The brackets 29 and 35 and the plate 42 are preferably made from 1/2 inch thick case hardened steel. In a typical heavy duty adapter the brackets are about 15-20 inches long, the plate 42 may be longer to project beyond the bracket 35 to provide ample areas for elongated slots 47. In some arrangements the recesses in this plate and bracket are offset from the centers to accommodate different slot arrangements in the jack pad 11. The horizontal legs 29a and 35a of the brackets are about 3 to 5 inches wide to afford good area contact with the jack pad. The height of the leg 29b of the rear bracket is about 3 to 5 inches while the leg 35b is higher being of the order of 5-8 inches affording a good flat expanse for seating the plate 42 which may be about 8-15 inches high.
The thickness of the rear bracket affords a wide top edge margin for receiving the peripheral edge of the differential flange 15.

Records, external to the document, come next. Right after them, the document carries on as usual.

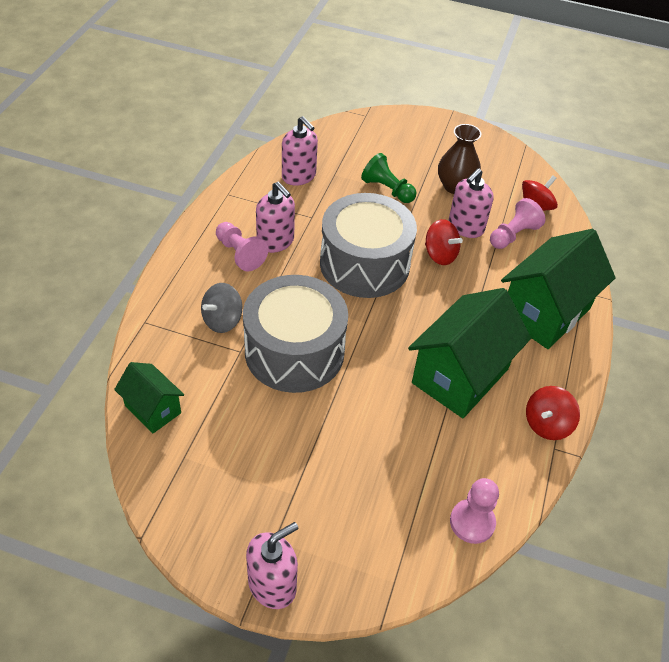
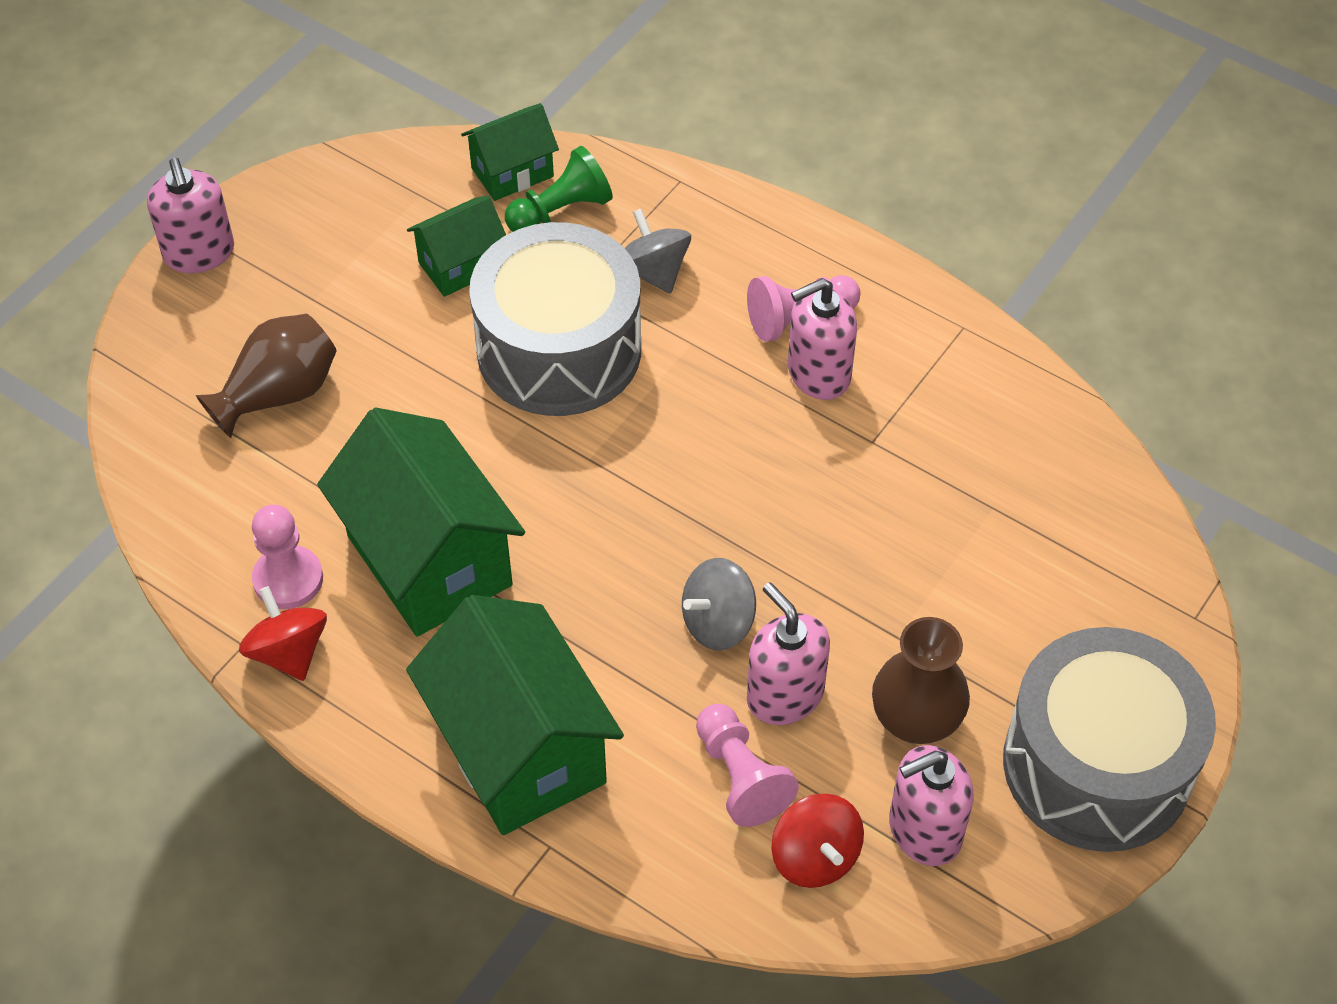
camera: 110 degrees right, 5 degrees up
pink soap dispenser [282,116,318,186] -> pink soap dispenser moved to [889,745,974,866]
grey drum [320,193,417,298] -> grey drum moved to [1003,627,1216,852]
green pawn [361,153,417,203] -> green pawn moved to [505,146,613,232]
red spinning top [425,219,463,265] -> grey spinning top [682,558,756,651]
pink pawn [450,478,499,544] -> pink pawn moved to [252,505,323,609]
none -> brown vase [196,314,337,438]
none -> green house [407,195,506,297]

The plate 42 is adjusted on the leg 35b of the bracket 35 to position the straps 48 level with a pair of selected diametrically opposite bolt holes 16a of the front flange 16 of the differential 13. Then the straps are moved into the recess 46 to align the holes 49a with these diametrically opposite bolt holes. Bolts 54 inserted through the holes 49a are then threaded into the bolt holes 16a and the front end flange 16 of the differential 13 is thereupon rigidly and fixedly secured to the adapter with the periphery of the rear flange 15 seated in the arcuate cradle 30.
Bolts around the periphery of the flange 15 are removed to free the differential 13 from the rear axle 14 whereupon the jack is pulled to extract the differential from the rear axle. The jack is then lowered to clear any overlying truck structure, is pulled out from under the truck, moved to a work station and raised to a convenient height for presenting the components of the differential to a mechanic for inspection and repair. All of the repair and inspection operations are conducted while the differential remains fixedly secured to the jack and upon completion of any repair work, the jack is again lowered, moved under the truck and positioned in alignment with the rear axle so that it can be easily raised to present the bolt holes in the rear flange 15 to the bolt receiving holes in the rear axle 14. The flange is then secured to the axle, the straps are uncoupled from the front flange 16, the jack lowered and moved from under the truck body whereupon the clevis 17 is re-attached to the drive shaft and the front flange 16 is bolted in position.
It will be understood that the jack pad 11 is positioned by the studs 26 to any desired attitude relative to the jack plate 22 to facilitate alignment with the differential.
While the adapter 10 has been specifically described for use in cradling a differential, it is of course to be understood that it is used in a similar manner with transmissions.
From the above description, it will be understood to those skilled in this art that the adapter of this invention is easily mounted on the pad of a conventional jack, is easily and quickly adjusted into position for cradling a heavy differential or transmission and securely and stably mounts the cradled body so that it can be retracted from its mounting, moved to a repair station, held by the jack in a desired position for repair and then returned for reinstallation.